/dini

[Nature-SR'22] DINI: Data Imputation using Neural Inversion

Primary LanguagePythonBSD 3-Clause "New" or "Revised" LicenseBSD-3-Clause

DINI: Data Imputation using Neural Inversion for Edge Applications

Python Version Conda PyTorch Hits

DINI is a tool to impute tabular multi-input/multi-output data that can have features that are continuous, categorical, or a combination thereof. DINI takes in data with missing values, and iteratively imputes it while training a surrogate model that could be leveraged for downstream tasks. This facilitates machine learning with corrupted/missing data by state-of-the-art imputation. It works with any dataset and any PyTorch model.

Dataset records:
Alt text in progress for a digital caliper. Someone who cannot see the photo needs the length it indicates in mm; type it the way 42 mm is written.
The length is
...
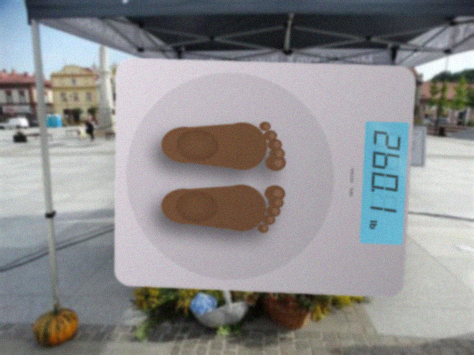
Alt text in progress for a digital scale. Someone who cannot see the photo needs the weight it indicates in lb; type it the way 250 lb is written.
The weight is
...
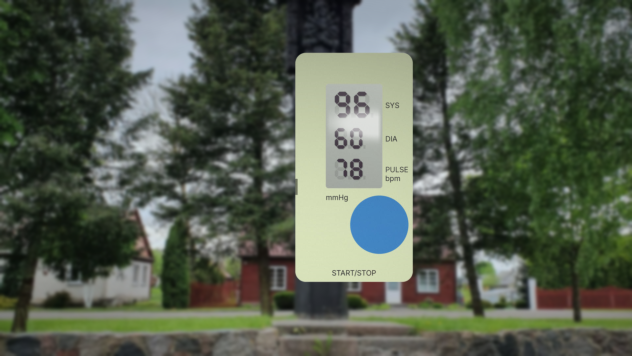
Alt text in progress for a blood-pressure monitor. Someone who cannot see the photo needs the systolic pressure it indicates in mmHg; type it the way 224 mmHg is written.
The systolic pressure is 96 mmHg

Instruction 1:
Answer these from the DINI description:
(a) What venue tag appears in brackets before the tool's name in the title?
(b) What types of features can the tabular data have?
(c) What does DINI train while it imputes the data?
Instruction 2: Write the next part of the DINI description, picking up after its last sentence.

Answer space 1:
(a) Nature-SR'22
(b) Continuous, categorical, or a combination of the two.
(c) A surrogate model that could be used for downstream tasks.

Answer space 2:
Table of Contents

Environment setup

Clone this repository

git clone --recurse-submodules https://github.com/jha-lab/dini.git
cd dini

Setup python environment

The python environment setup is based on conda. The script below creates a new environment named dini or updates an existing environment on the macOS-arm64 platform:

source setup/env_step.sh

For any other platform, you can use the environment files. For pip installation:

pip install --requirement setup/requirements.txt

For conda installation:

conda env create --file setup/environment.yaml
conda activate dini

Replicating results

To generate corrupt data:

python3 corrupt.py --dataset <dataset> --strategy <strategy>

where <dataset> can either be breast, diabetes, diamonds, energy, flights, or yacht. The flag <strategy> can be any one of MCAR, MAR, MNAR, MSAR, or MPAR.

To run DINI model:

python3 dini.py --model <model> --dataset <dataset> --retrain

where <model> can either be FCN, FCN2, LSTM2, or TXF2. The one used in the paper is FCN2. To model uncertainties using an MC dropout layer, use the flag --model_unc. You can also define the fraction to start imputing on using --impute_fraction <fracion>, where <fraction> is a number between 0 and 1 (see Table 3 in the paper).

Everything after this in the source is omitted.